___ Dataset content ___

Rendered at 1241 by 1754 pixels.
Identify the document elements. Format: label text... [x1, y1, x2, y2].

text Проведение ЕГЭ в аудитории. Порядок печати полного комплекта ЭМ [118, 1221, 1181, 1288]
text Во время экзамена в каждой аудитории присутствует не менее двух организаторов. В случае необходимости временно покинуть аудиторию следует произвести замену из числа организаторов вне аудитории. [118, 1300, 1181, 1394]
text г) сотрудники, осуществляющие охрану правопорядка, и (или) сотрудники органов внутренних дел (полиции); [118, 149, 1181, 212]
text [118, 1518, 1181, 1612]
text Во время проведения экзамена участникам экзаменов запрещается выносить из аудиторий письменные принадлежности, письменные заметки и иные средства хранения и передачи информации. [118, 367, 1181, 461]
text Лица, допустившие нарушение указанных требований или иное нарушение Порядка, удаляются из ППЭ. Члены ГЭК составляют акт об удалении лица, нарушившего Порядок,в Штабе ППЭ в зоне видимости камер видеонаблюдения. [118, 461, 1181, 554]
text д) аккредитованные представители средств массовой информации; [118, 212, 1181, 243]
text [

___
___ Dataset content ___

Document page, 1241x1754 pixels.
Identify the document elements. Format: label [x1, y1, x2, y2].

___

_Task brief:_
Some lines of the records above may hold the word "pixels". Report how many, and nothing else.

_Task output:_
2